(WORK REQUIRED): Rewrite each item below, putting "collected by" in place of "collectors" and keeping everything else the same.

Saved data entries
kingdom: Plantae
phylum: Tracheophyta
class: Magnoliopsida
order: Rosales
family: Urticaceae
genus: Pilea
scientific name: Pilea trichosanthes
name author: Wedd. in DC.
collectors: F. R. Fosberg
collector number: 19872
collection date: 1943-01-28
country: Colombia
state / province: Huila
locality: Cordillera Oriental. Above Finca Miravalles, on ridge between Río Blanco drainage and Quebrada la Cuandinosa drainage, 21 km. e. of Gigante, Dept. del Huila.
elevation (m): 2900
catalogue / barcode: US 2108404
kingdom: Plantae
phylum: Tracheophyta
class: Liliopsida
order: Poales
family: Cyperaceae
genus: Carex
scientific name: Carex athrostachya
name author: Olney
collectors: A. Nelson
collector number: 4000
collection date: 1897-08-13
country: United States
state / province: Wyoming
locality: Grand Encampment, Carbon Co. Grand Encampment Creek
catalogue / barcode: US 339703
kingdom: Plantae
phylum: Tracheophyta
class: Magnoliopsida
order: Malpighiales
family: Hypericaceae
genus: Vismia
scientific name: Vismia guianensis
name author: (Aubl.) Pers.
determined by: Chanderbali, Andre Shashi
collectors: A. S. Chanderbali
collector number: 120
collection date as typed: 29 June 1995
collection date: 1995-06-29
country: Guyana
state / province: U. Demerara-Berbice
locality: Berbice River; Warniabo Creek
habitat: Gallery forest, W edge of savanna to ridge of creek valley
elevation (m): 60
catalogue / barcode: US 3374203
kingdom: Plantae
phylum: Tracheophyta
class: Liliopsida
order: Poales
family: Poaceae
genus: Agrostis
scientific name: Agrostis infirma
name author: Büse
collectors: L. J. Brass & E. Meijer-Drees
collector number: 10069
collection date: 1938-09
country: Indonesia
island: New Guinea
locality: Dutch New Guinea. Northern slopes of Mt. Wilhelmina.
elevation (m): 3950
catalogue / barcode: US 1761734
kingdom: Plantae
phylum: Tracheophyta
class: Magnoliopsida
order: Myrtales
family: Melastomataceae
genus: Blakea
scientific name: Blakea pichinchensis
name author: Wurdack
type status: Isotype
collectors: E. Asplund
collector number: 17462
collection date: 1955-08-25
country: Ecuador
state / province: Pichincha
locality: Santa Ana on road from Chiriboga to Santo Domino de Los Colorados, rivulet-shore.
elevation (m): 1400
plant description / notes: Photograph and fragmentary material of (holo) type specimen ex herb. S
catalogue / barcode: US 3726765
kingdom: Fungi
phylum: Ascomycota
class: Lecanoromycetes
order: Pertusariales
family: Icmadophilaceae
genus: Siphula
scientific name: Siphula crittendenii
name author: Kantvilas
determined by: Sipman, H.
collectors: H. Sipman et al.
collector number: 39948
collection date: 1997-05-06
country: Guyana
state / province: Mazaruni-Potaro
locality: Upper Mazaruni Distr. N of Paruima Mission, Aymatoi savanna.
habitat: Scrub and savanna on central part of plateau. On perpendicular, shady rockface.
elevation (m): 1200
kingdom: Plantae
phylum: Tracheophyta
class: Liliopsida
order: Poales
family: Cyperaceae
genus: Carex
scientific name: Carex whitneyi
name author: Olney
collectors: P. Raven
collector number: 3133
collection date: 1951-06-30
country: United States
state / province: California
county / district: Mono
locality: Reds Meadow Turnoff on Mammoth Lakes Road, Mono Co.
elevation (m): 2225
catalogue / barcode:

(RESPONSE TO THIS EXERCISE):
kingdom: Plantae
phylum: Tracheophyta
class: Magnoliopsida
order: Rosales
family: Urticaceae
genus: Pilea
scientific name: Pilea trichosanthes
name author: Wedd. in DC.
collected by: F. R. Fosberg
collector number: 19872
collection date: 1943-01-28
country: Colombia
state / province: Huila
locality: Cordillera Oriental. Above Finca Miravalles, on ridge between Río Blanco drainage and Quebrada la Cuandinosa drainage, 21 km. e. of Gigante, Dept. del Huila.
elevation (m): 2900
catalogue / barcode: US 2108404
kingdom: Plantae
phylum: Tracheophyta
class: Liliopsida
order: Poales
family: Cyperaceae
genus: Carex
scientific name: Carex athrostachya
name author: Olney
collected by: A. Nelson
collector number: 4000
collection date: 1897-08-13
country: United States
state / province: Wyoming
locality: Grand Encampment, Carbon Co. Grand Encampment Creek
catalogue / barcode: US 339703
kingdom: Plantae
phylum: Tracheophyta
class: Magnoliopsida
order: Malpighiales
family: Hypericaceae
genus: Vismia
scientific name: Vismia guianensis
name author: (Aubl.) Pers.
determined by: Chanderbali, Andre Shashi
collected by: A. S. Chanderbali
collector number: 120
collection date as typed: 29 June 1995
collection date: 1995-06-29
country: Guyana
state / province: U. Demerara-Berbice
locality: Berbice River; Warniabo Creek
habitat: Gallery forest, W edge of savanna to ridge of creek valley
elevation (m): 60
catalogue / barcode: US 3374203
kingdom: Plantae
phylum: Tracheophyta
class: Liliopsida
order: Poales
family: Poaceae
genus: Agrostis
scientific name: Agrostis infirma
name author: Büse
collected by: L. J. Brass & E. Meijer-Drees
collector number: 10069
collection date: 1938-09
country: Indonesia
island: New Guinea
locality: Dutch New Guinea. Northern slopes of Mt. Wilhelmina.
elevation (m): 3950
catalogue / barcode: US 1761734
kingdom: Plantae
phylum: Tracheophyta
class: Magnoliopsida
order: Myrtales
family: Melastomataceae
genus: Blakea
scientific name: Blakea pichinchensis
name author: Wurdack
type status: Isotype
collected by: E. Asplund
collector number: 17462
collection date: 1955-08-25
country: Ecuador
state / province: Pichincha
locality: Santa Ana on road from Chiriboga to Santo Domino de Los Colorados, rivulet-shore.
elevation (m): 1400
plant description / notes: Photograph and fragmentary material of (holo) type specimen ex herb. S
catalogue / barcode: US 3726765
kingdom: Fungi
phylum: Ascomycota
class: Lecanoromycetes
order: Pertusariales
family: Icmadophilaceae
genus: Siphula
scientific name: Siphula crittendenii
name author: Kantvilas
determined by: Sipman, H.
collected by: H. Sipman et al.
collector number: 39948
collection date: 1997-05-06
country: Guyana
state / province: Mazaruni-Potaro
locality: Upper Mazaruni Distr. N of Paruima Mission, Aymatoi savanna.
habitat: Scrub and savanna on central part of plateau. On perpendicular, shady rockface.
elevation (m): 1200
kingdom: Plantae
phylum: Tracheophyta
class: Liliopsida
order: Poales
family: Cyperaceae
genus: Carex
scientific name: Carex whitneyi
name author: Olney
collected by: P. Raven
collector number: 3133
collection date: 1951-06-30
country: United States
state / province: California
county / district: Mono
locality: Reds Meadow Turnoff on Mammoth Lakes Road, Mono Co.
elevation (m): 2225
catalogue / barcode:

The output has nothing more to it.